Many pastors succumb to such pressure. Others even seek it out. In October a number of pastors around the country participated in protesting a largely ignored law disallowing political rhetoric from church pulpits. To my knowledge none were arrested or even confronted by authorities for protesting this obscure law.
In fact, a significant part of the outrage of many of these pastors is the fact that they are not confronted. Rather, they are ignored by civil authorities. Other pastors are careful with their words but plainly imply which candidate or party they believe tows God’s political agenda in the world.
I don’t preach politics. In fact, along with many pastors, I go rather far out of my way not to preach politics. While some political banterers call this social cowardice, here are two reasons why I believe it to be the better part of wisdom.
First, the Bible cuts both ways. No man or woman, partisan agency or entity or government body is immune from the sting of the Bible’s criticism.

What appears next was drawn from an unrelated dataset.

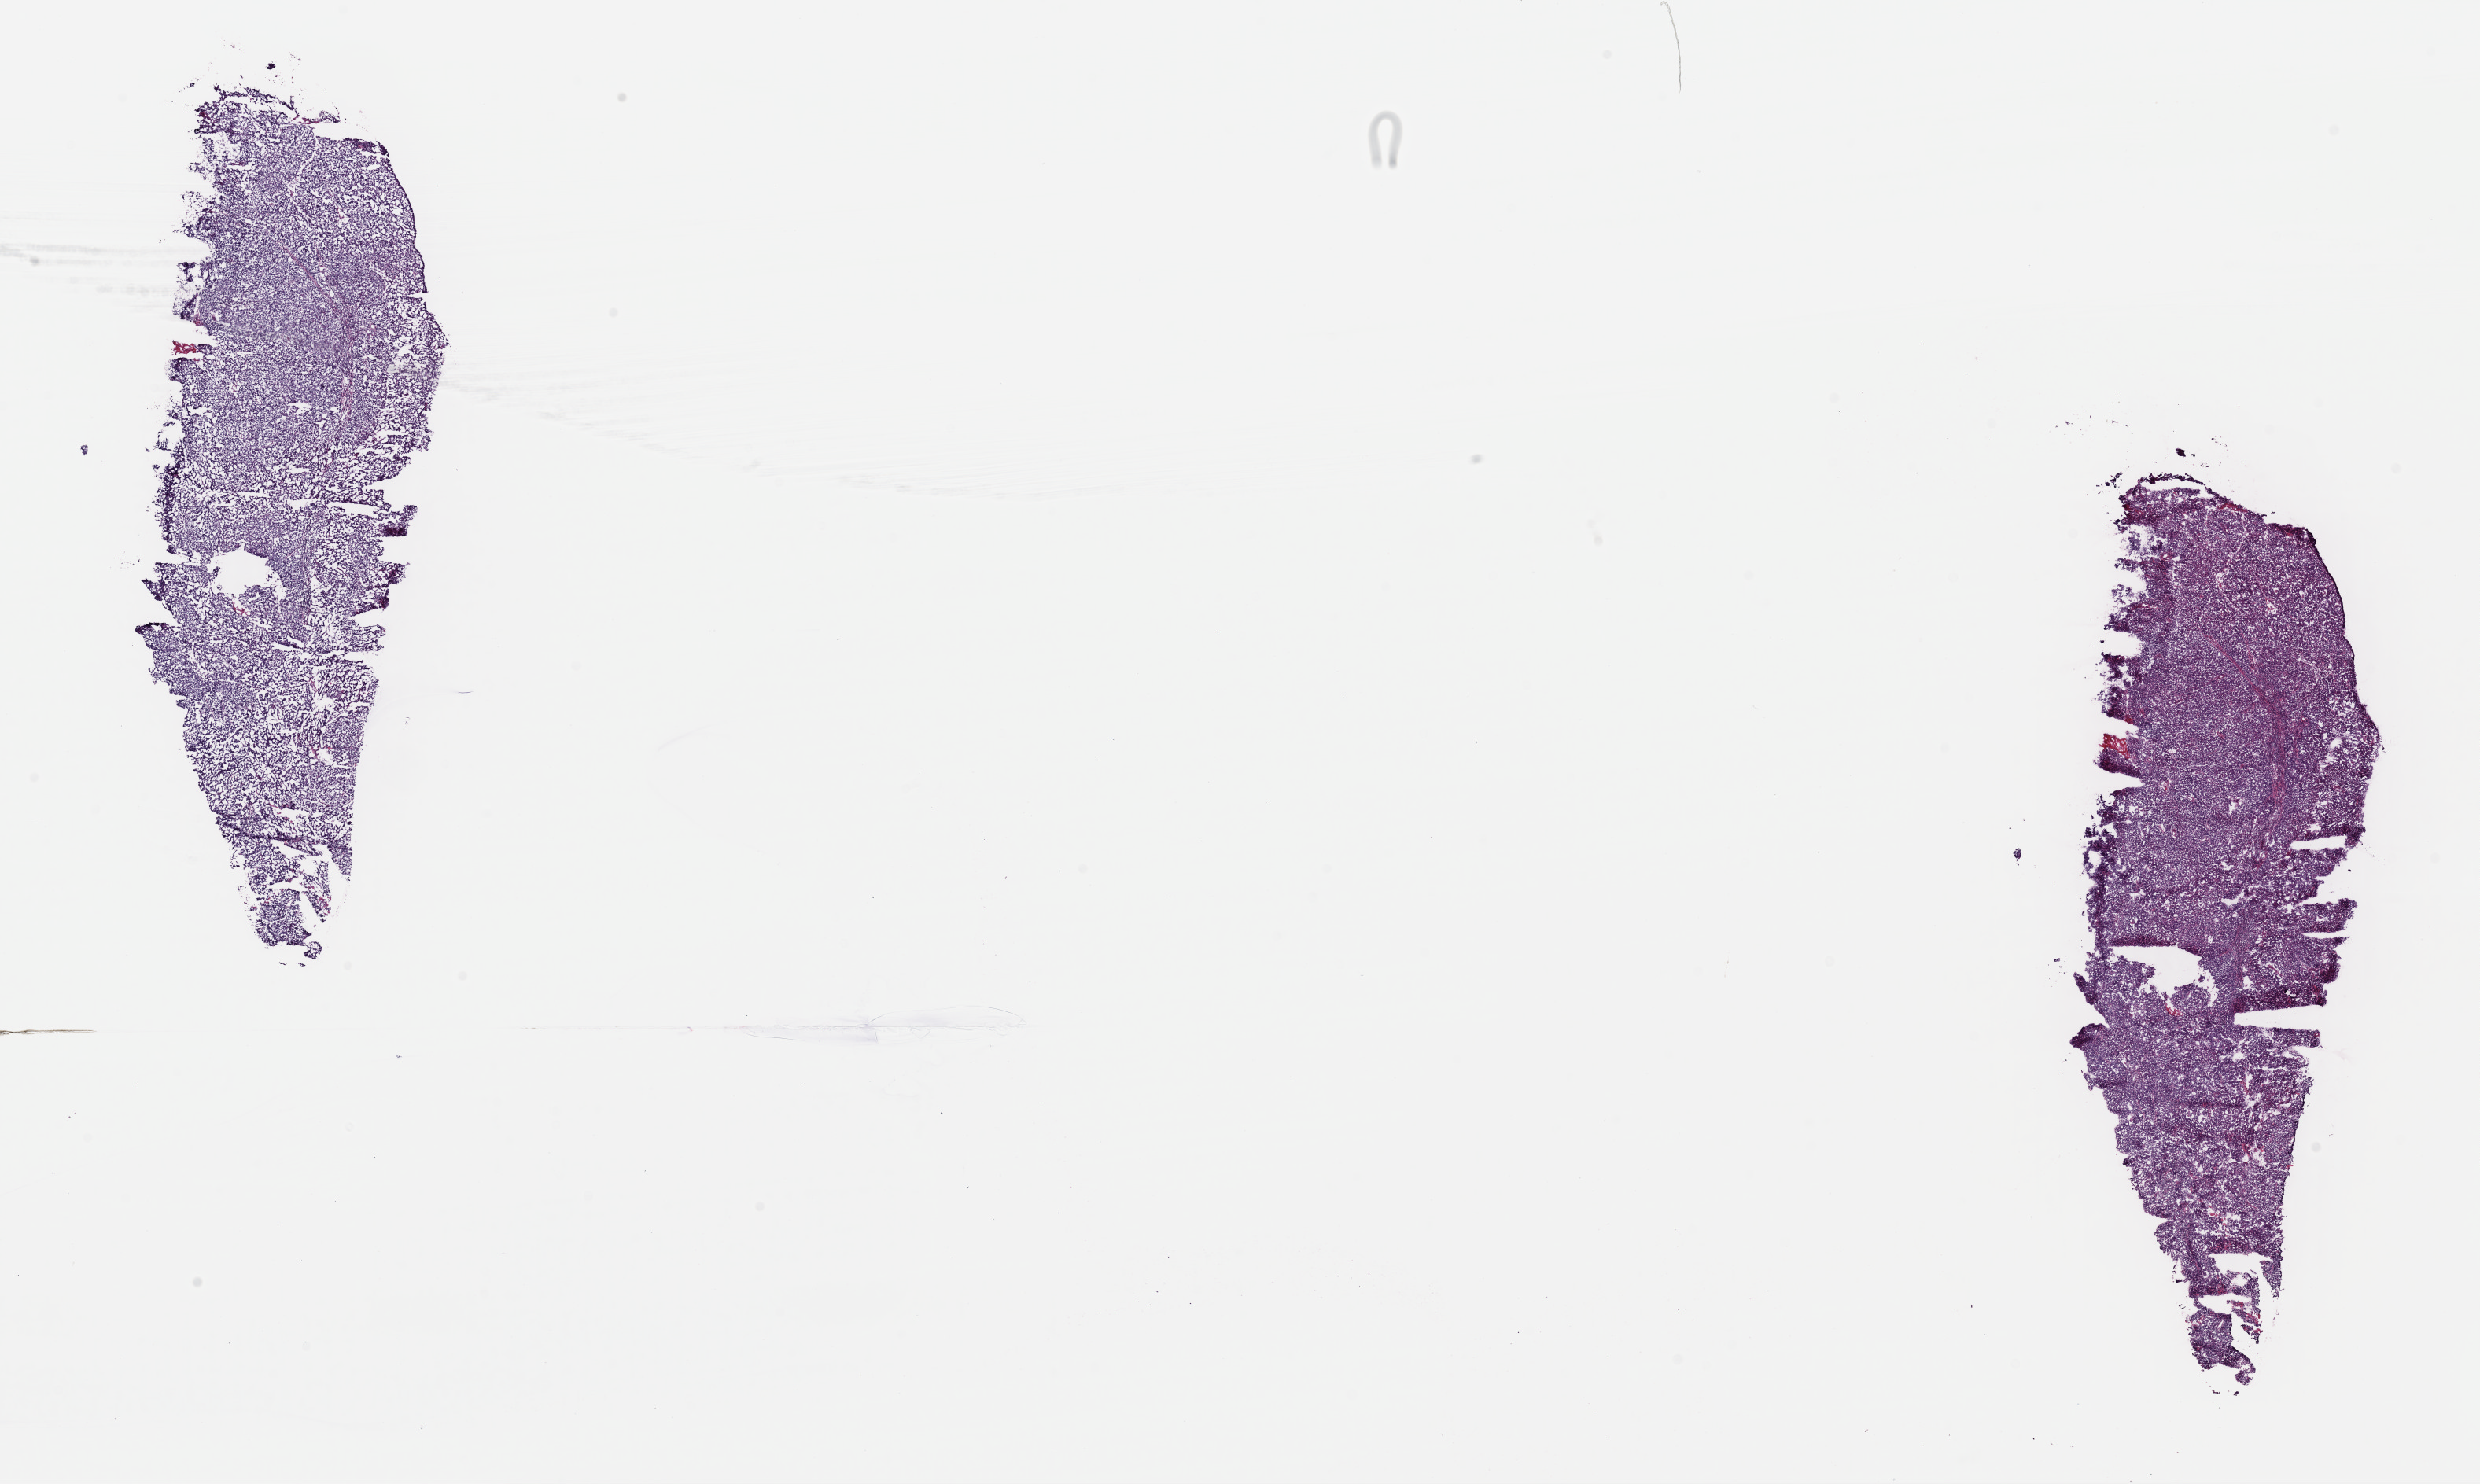
Whole-slide histology image, H&E-stained — a low-resolution overview of the entire scanned area, about 24.9 x 14.9 mm (acquisition: 40x scan), frozen section from the top of the tissue portion, sample: primary tumour, uterus. Female patient; age at initial diagnosis 65 years. Histologic grade: G3 (poorly differentiated). Pathologist review of this section (percent, as recorded): tumour cells 95%, tumour nuclei 96%, normal cells 0%, stromal cells 5%, necrosis 0%. Infiltration values recorded for this section: lymphocyte infiltration 3%, monocyte infiltration 0%, neutrophil infiltration 0%.
Pathologic diagnosis: Endometrioid adenocarcinoma, NOS (endometrium). FIGO stage: IA. Lymph nodes positive (case pathology): 0 of 7 examined.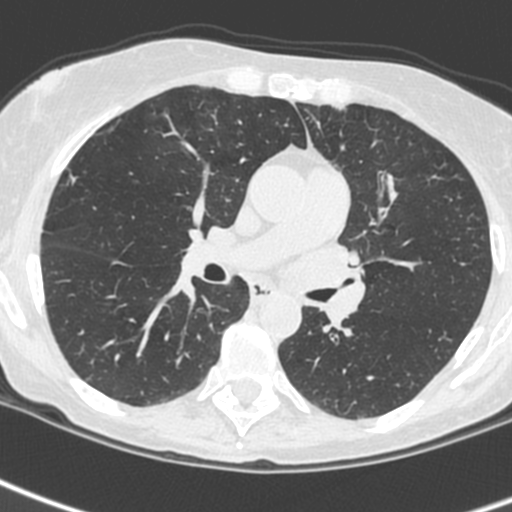
Low-dose screening chest CT, one axial slice. Slice 140 of 242 in the series (ordered by position). Lung window (W 1500 / L -600 HU). 512 × 512 image matrix, field of view 284 × 284 mm.
Structures marked on this image (expert manual segmentation):
- lesion 3 (tumor, upper lobe of left lung): bounding box <293,242,365,324> (left, top, right, bottom; pixels)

There is no such thing as a political party or government that can free man from what enslaves him most. They can change laws but not the corruption of men’s hearts. The government can pour out more programs, but it will never make of a lazy man a man of enterprise.
The family is the first building block of society, not government. The Church is the cultivator of character, not government.
Second, the kingdom of God is not of this world. Unlike Emperor Constantine in the fourth century, I have no desire to conquer under the banner of the Cross.
When confronted by the Roman Procurator Pontius Pilate, “My kingdom is not of this world. If my kingdom were of this world, my servants would have been fighting, that I might not be delivered over to the Jews. But my kingdom is not from the world.” (John 18:36 ESV)
The Gospel is an otherworldly message that applies to all men. Political parties, though they may be well intentioned, are a part of this world’s systems. The pulpit is a place to proclaim the Gospel of Christ the Savior, not the gospel of the most recent pseudo-messiah.
Vote for the best candidate. Vote for the candidate who most closely embodies your values. More importantly, have your values hammered out on the anvil of the Bible’s message of the Gospel of the eternal kingdom of Jesus Christ.